The Boys Who Challenged Hitler: Knud Pedersen and the Churchill Club by Phillip Hoose
At the outset of World War II, Denmark did not resist German occupation. Deeply ashamed of his nation's leaders, fifteen-year-old Knud Pedersen resolved with his brother and a handful of schoolmates to take action against the Nazis if the adults would not. Naming their secret club after the fiery British leader, the young patriots in the Churchill Club committed countless acts of sabotage, infuriating the Germans, who eventually had the boys tracked down and arrested. But their efforts were not in vain: the boys' exploits and eventual imprisonment helped spark a full-blown Danish resistance. Interweaving his own narrative with the recollections of Knud himself, here is Phillip Hoose's inspiring story of these young war heroes.
The Memory of Light by Francisco X. Stork
When Vicky Cruz wakes up in the Lakeview Hospital Mental Disorders ward, she knows one thing: After her suicide attempt, she shouldn't be alive. But then she meets Mona, the live wire; Gabriel, the saint; E.M., always angry; and Dr. Desai, a quiet force. With stories and honesty, kindness and hard work, they push her to reconsider her life before Lakeview, and offer her an acceptance she's never had.
But Vicky's newfound peace is as fragile as the roses that grow around the hospital. And when a crisis forces the group to split up, sending Vicky back to the life that drove her to suicide, she must try to find her own courage and strength. She may not have them. She doesn't know.
Inspired in part by the author's own experience with depression, The Memory of Light is the rare young adult novel that focuses not on the events leading up to a suicide attempt, but the recovery from one -- about living when life doesn't seem worth it, and how we go on anyway.
Outrun the Moon by Stacey Lee
San Francisco, 1906: Fifteen-year-old Mercy Wong is determined to break from the poverty of Chinatown, and an education at St. Clare’s School for Girls is her best hope. Although St. Clare’s is off-limits to all but the wealthiest white girls, Mercy gains admittance through a mix of cunning and a little bribery, only to discover that getting in was the easiest part. Not to be undone by a bunch of spoiled heiresses, Mercy stands strong—until disaster strikes.
On April 18, a historic earthquake rocks San Francisco, destroying Mercy’s home and school. Now she’s forced to wait with her classmates for their families in a temporary park encampment. Though fires might rage, and the city may be in shambles, Mercy can’t sit by while they wait for the army to bring help—she still has the “bossy” cheeks that mark her as someone who gets things done. But what can one teenage girl do to heal so many suffering in her broken city?

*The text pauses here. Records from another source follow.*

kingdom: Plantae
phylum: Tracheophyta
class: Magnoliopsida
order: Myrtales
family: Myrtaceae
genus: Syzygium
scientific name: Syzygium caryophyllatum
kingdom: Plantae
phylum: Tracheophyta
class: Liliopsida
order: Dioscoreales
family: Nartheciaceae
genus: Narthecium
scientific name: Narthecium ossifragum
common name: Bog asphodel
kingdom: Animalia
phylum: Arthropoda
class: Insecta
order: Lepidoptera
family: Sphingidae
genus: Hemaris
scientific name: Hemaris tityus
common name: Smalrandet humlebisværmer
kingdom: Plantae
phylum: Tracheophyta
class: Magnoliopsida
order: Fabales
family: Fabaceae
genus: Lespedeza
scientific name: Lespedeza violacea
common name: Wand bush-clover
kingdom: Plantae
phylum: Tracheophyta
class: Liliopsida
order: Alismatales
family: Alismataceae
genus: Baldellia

The Nameless City by Faith Erin Hicks
Every nation that invades the City gives it a new name. But before long, new invaders arrive and the City changes hands once again. The natives don't let themselves get caught up in the unending wars. To them, their home is the Nameless City, and those who try to name it are forever outsiders.
Kaidu is one such outsider. He's a Dao born and bred--a member of the latest occupying nation. Rat is a native of the Nameless City. At first, she hates Kai for everything he stands for, but his love of his new home may be the one thing that can bring these two unlikely friends together. Let's hope so, because the fate of the Nameless City rests in their hands.